US authorities today said 12 bodies have been recovered from the site of a massive explosion that leveled a fertiliser plant in the quiet central Texas town.
In a press conference, Texas Department of Public Safety Sgt. Jason Reyes confirmed "with a heavy heart" that 12 bodies had been pulled from the area of the plant explosion.
Officials have said at least 150 homes had been destroyed. They have searched all but 25 homes for bodies and expect to finish the task by on Saturday.
At least three rescue trucks and one fire truck were also destroyed, an indication of how many firefighters had rushed to the scene Wednesday to fight the fire that was burning in the fertilizer facility.
"This is still being treated as a crime scene," he said.
Five West firefighters, one Dallas firefighter and four emergency responders were killed, the State Firemen's and Fire Marshals' Association of Texas said in a statement yesterday.
Despite coming to the terms, the residents of this small town, with a population of 2800, are perplexed and dumbfound for answers. The blast stunned residents and left behind a trail of charred devastation in the small town.
The fertilizer plant explosion leveled buildings, ripped up walls and threw people on the ground blocks away.
About half the town was evacuated, including a nursing home with 133 residents.
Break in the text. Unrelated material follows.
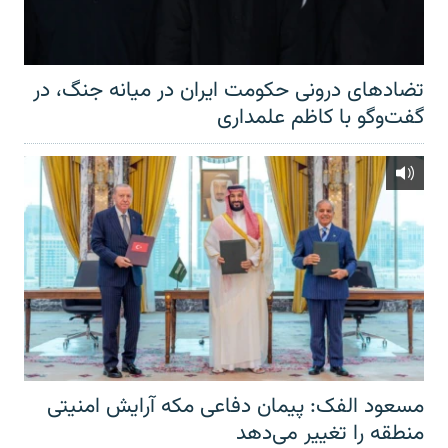
تضادهای درونی حکومت ایران در میانه جنگ، در
گفت‌‌وگو با کاظم علمداری
مسعود الفک: پیمان دفاعی مکه آرایش امنیتی
منطقه را تغییر می‌دهد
It was still unclear what the exact number of casualties was.
Officials are treading cautiously on providing specific numbers on victims, but fire officials confirmed some deaths among their crew.
Federal and state investigators were awaiting clearance to enter the blast area to search for clues to the cause of both the initial fire and explosions.
"It's still too hot to get in there," Federal Bureau of Alcohol, Tobacco, Firearms and Explosives spokeswoman Franceska Perot said.
There was no indication of foul play. With destruction so vast, it was well into Thursday before officials could comprehend and then describe the scope of the tragedy.
Texas Gov Rick Perry, declaring the town a disaster area, said the earthquake-like explosion will likely affect every citizen of this tightly knit community of some 2,500 people located just off Interstate 35.
He said President Obama called him from Air Force One en route to Boston on Thursday to offer federal assistance.
While the cause of the blast is not clear, ammonium nitrate used in many such farm applications is explosive and often used to build deadly roadside bombs in Afghanistan.
Swanton said there were no indications the blast was anything other than an industrial accident.
"It is a very volatile material," says David Small, spokesman for the Pentagon's task force to counter improvised explosive devices, called IEDs.
Fertilizer is made from nitrogen, phosphate and potassium, and she notes that the manufacturing of nitrogen carries great safety concerns.